These three cases of renal insufficiency of unknown etiology are of concern because they present with a clinical pattern, which is similar to the renal disease seen with rosuvastatin in these clinical trials. … Proteinuria and hematuria could be potentially managed with regular urinalysis screening. However, if they are the signals for the potential progression to renal failure in a small number of patients, this may represent an unacceptable risk since currently approved statins do not have similar renal effects.[1]

The results contained in our analysis are based on the most recent adverse reaction data available from the FDA for statins other than Crestor (reactions filed between January 1, 2001, and September 30, 2003), and all data on adverse reactions to Crestor from the time of its approval through August 26, 2004, combined with data on prescriptions filled in the United States for these same intervals. We did not include cases of acute renal failure or renal insufficiency in which rhabdomyolysis had been diagnosed since this statin-induced adverse reaction can frequently cause renal failure and we only counted cases reported from the U.S. and only those cases in which the adverse drug reaction report stated that Crestor was the “primary suspect” drug related to the adverse reaction.

Crestor:

There have been 29 reported cases of acute renal failure or renal insufficiency (18 cases of failure and 11 cases of renal insufficiency) out of 4.5 million prescriptions filled between the first time the drug was marketed in the U.S. — September 2003 — and the end of August 2004. This is a rate of 6.4 reports of acute renal failure or renal insufficiency per million prescriptions filled.

All other statins (Lipitor, Zocor, Lescol, Pravachol and Mevacor, including other versions of lovastatin):

There have been 27 cases of acute renal failure or renal insufficiency reported from January 1, 2001, through September 30, 2003, out of 316 million prescriptions filled for these drugs during this interval. This is a rate of 0.085 cases reported per million prescriptions filled. The highest rate for any of these other statins was for Zocor, which had a rate of 0.26 cases per million prescriptions filled.

Thus, the rate of reports of acute renal failure or renal insufficiency for Crestor is 6.4/.085, or 75 times higher than that of all of the other statins combined. In comparison to Zocor, the rate of reports of acute renal failure or renal insufficiency for Crestor is 6.4/.26, or 25 times higher than that of Zocor.

····················

**INSTRUCTIONS TO FOLLOW**: Pick up the report on Crestor and kidney failure after its final sentence, and extend it in the same voice. The items that come next have nothing to do with the statin report.

····················

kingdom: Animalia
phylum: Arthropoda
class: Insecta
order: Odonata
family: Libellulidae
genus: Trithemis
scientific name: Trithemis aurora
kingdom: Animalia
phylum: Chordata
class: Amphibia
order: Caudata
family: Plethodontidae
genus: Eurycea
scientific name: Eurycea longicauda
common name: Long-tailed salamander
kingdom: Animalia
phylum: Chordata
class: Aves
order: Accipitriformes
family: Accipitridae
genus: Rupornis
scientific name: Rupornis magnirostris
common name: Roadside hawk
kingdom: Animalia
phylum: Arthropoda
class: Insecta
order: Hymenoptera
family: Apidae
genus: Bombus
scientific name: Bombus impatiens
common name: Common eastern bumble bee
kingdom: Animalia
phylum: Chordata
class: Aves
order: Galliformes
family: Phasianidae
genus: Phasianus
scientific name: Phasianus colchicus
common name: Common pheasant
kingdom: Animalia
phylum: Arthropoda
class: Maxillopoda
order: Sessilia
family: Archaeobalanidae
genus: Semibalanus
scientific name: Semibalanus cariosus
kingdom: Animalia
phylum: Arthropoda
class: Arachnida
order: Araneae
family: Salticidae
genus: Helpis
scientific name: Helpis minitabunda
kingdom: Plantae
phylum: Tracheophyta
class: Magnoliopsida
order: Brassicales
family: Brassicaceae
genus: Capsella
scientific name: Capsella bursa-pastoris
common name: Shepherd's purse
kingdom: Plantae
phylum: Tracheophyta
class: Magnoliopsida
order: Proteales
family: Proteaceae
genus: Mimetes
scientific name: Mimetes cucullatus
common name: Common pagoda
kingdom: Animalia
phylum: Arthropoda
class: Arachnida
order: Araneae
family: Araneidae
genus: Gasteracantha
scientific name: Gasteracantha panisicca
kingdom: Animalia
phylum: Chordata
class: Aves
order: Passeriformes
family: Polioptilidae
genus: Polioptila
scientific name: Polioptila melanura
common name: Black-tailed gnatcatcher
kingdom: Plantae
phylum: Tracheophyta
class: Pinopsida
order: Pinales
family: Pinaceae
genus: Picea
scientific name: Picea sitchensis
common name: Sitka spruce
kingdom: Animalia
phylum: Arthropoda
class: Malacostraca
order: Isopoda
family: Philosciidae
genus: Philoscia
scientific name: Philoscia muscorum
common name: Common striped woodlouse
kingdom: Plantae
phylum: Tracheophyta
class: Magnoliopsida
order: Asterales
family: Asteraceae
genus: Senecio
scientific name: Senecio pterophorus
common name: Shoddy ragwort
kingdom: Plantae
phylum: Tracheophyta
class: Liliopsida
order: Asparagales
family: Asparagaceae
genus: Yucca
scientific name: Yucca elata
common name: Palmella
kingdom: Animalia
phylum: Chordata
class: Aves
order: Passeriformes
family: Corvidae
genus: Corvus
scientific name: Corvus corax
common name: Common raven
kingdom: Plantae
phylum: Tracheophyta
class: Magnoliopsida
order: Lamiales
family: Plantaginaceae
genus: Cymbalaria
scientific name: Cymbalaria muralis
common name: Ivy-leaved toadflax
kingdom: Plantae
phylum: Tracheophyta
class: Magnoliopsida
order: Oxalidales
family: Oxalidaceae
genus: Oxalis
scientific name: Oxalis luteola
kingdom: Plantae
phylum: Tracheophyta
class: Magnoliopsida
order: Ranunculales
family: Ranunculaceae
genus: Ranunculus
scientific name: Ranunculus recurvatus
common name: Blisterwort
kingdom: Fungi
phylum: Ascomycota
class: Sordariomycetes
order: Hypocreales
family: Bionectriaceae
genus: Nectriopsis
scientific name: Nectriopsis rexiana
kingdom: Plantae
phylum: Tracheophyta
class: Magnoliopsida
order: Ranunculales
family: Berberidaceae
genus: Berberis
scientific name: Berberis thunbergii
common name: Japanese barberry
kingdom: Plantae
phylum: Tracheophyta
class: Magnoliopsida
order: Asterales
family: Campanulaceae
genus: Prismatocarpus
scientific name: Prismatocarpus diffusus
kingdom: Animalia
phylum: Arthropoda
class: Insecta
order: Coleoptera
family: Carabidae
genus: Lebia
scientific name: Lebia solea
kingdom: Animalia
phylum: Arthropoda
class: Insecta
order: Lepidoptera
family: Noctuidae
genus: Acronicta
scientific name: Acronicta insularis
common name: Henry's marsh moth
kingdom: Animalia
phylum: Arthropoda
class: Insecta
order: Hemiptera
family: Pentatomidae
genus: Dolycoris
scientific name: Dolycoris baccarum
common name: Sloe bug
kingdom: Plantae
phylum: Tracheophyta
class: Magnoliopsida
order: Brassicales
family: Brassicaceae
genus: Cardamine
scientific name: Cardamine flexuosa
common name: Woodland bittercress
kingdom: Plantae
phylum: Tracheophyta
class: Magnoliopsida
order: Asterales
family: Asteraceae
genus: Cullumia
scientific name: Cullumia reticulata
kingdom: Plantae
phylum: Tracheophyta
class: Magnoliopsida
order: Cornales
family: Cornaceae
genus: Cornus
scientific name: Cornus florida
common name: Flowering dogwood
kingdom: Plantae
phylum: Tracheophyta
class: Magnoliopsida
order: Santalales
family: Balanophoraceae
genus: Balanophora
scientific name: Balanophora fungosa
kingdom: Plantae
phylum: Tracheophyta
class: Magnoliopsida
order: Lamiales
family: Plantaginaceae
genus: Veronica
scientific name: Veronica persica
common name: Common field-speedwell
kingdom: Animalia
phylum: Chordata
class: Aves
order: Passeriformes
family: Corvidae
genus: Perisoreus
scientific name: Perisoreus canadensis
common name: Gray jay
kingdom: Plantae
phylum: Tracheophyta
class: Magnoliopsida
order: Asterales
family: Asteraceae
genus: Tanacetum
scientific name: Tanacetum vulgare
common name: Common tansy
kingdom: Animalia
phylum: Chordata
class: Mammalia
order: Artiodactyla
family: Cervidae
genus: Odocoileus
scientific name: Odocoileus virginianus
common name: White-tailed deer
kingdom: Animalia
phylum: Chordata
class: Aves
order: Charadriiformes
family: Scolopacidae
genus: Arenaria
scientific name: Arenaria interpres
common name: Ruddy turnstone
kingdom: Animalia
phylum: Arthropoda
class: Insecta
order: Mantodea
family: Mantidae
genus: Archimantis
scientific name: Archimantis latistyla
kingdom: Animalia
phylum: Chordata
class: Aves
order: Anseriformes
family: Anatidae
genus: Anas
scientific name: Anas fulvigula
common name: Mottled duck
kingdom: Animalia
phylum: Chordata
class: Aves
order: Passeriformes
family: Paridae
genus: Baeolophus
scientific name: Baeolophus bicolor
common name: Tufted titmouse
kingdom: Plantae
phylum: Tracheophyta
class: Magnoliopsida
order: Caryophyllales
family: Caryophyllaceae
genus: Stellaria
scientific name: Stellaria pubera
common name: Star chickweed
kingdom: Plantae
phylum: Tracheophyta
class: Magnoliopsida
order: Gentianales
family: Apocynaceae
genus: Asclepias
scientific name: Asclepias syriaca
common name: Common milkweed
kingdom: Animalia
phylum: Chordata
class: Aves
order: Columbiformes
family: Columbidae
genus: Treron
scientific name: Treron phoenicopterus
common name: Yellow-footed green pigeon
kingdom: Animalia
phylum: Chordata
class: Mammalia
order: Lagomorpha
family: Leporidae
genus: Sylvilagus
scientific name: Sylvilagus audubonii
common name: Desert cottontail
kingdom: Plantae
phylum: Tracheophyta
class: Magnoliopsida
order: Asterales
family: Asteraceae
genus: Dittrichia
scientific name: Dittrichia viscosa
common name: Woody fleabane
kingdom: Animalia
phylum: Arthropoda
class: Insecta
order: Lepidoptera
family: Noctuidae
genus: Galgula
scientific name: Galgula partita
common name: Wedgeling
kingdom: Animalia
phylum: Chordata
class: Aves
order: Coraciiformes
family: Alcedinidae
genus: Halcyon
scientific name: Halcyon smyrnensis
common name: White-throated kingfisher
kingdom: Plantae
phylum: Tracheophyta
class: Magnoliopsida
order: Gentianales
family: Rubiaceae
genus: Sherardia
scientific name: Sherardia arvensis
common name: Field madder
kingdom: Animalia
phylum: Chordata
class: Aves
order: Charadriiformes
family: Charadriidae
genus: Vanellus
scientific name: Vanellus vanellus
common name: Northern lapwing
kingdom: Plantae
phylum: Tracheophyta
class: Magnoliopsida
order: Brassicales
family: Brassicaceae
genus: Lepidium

····················

**RESULT OF THE TASK**:
Based on less than one full year of adverse reaction reports of acute renal failure or renal insufficiency, it appears that the concerns of the FDA medical officer cited in the above briefing document were extraordinarily prescient: “However, if they [blood and protein in the urine] are the signals for the potential progression to renal failure in a small number of patients, this may represent an unacceptable risk since currently approved statins do not have similar renal effects.”

We based our opposition to the approval of this drug on its unique renal toxicity and on the higher rate of life-threatening rhabdomyolysis (destruction of muscle) than had been seen with other statins in pre-approval clinical trials. Seven cases of rhabdomyolysis had shown up in clinical trials prior to the approval of Crestor, compared to no cases for any of the other statins, including the ultimately doomed Baycol.

As of August 26, 2004, there had been 65 U.S. reports of rhabdomyolysis among patients taking Crestor in less than the first full year of its availability in this country, for a rate of 65 reports per 4.5 million prescriptions, or 14.4 reports per million prescriptions. In the first two years of marketing of Baycol, which eventually was taken off the market because of an unusually high rate of reports of rhabdomyolysis, there were 42 reports out of 2.8 million prescriptions filled in this country, for a rate of 15 reports per million prescriptions filled. Thus, it appears that Crestor is in the range much closer to the rate of rhabdomyolysis reports for Baycol than that of any other statin.

It becomes clearer by the day that this drug is uniquely toxic without offering any unique benefit, and that it must be removed from the market.

Sincerely,

Sidney M. Wolfe, M.D.
Director
Public Citizen's Health Research Group  


References

[1] FDA Briefing Documents for 7/9/03 Advisory Committee Hearing Page 34.